UBC Theses and Dissertations
Three essays on female and child outcomes in India Bhattacharjee, Shampa
Poor child health outcomes and high fertility rates are viewed as major obstacles to development in most developing countries. Chapters 2 and 3 of my thesis investigate the determinants of these outcomes in the Indian context. The second chapter looks at the impact of political cycles on infant mortality in India. This study shows that children born 0-12 months before scheduled state assembly elections have 13.4% lower mortality risks as compared to children not born before scheduled elections and that the effect is higher for children born in more politically competitive regions.
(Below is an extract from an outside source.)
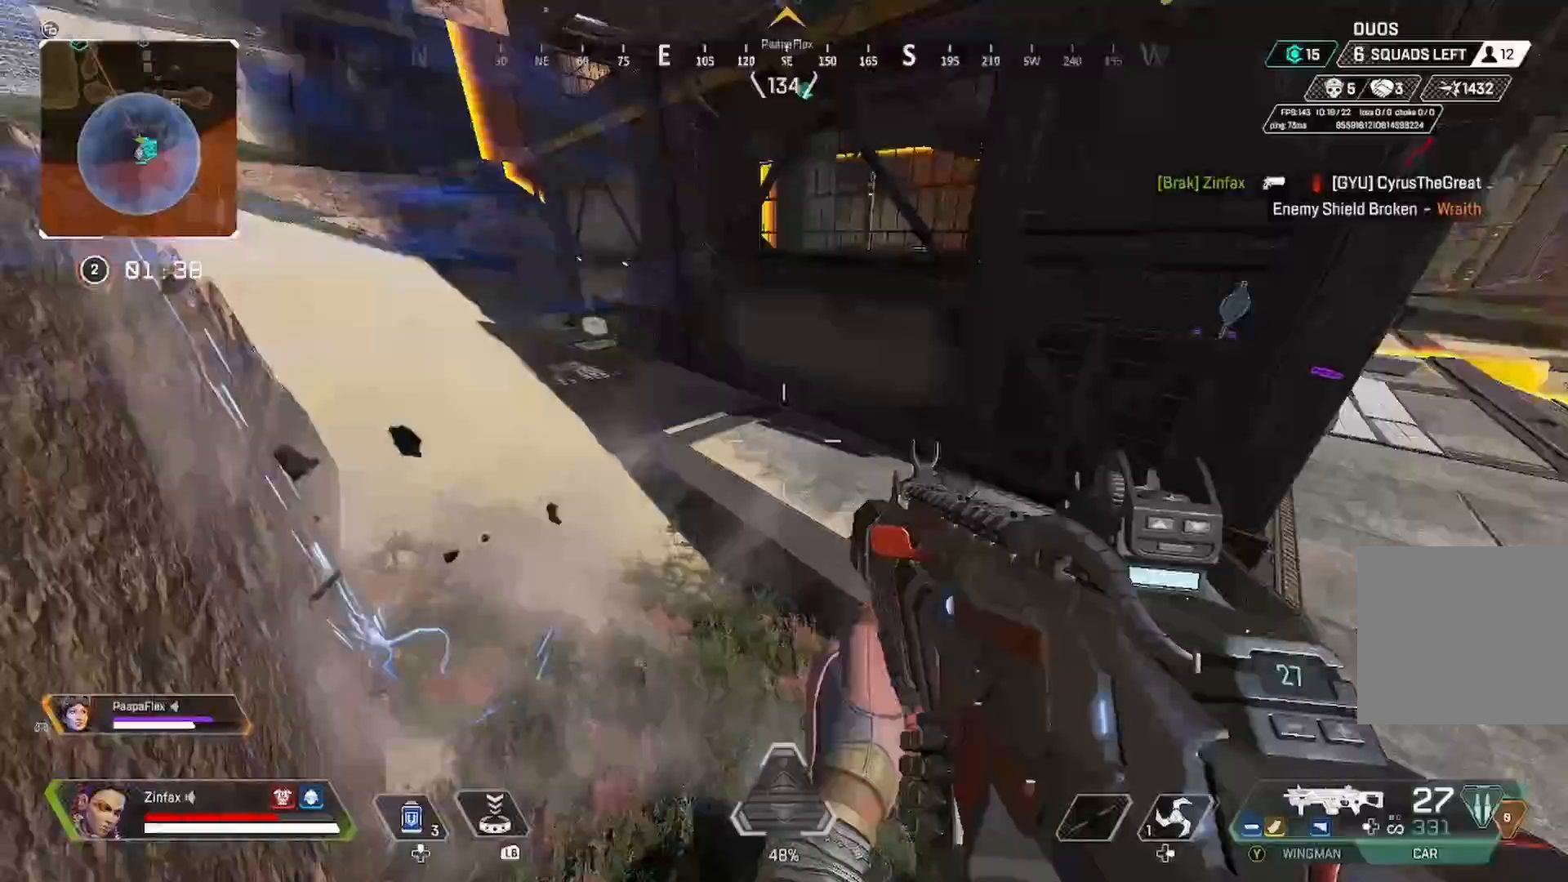
{"buttons": [], "left_stick": "up-right", "right_stick": "up-left", "events": [[150, "right_stick", "center"], [267, "right_stick", "up-right"], [383, "right_stick", "up-left"]]}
In addition, the chapter presents some evidence that mothers who gave birth before elections have more regular antenatal check-ups and at least one tetanus injection during their pregnancy. Children born before scheduled assembly elections are also less likely to suffer from low birth weight. My third chapter tests the effect of female employment on fertility in India. The results show that female employment in manufacturing has a negative impact on fertility once the endogeneity in female employment is accounted for. However female employment in agriculture and aggregate female labour force participation has no such effects. The fourth chapter is joint work with Dr. Viktoria Hnatkovska and Dr. Amartya Lahiri. This chapter examines the evolution of gender gaps in India between 1983 and 2010 in education, occupation choices and wages. The chapter shows that the gaps have shrunk quite sharply between men and women in education and choice of occupations and wages. The gaps have narrowed most sharply for the youngest cohorts in the workforce, suggesting that measured gaps will continue to decline over the next two decades.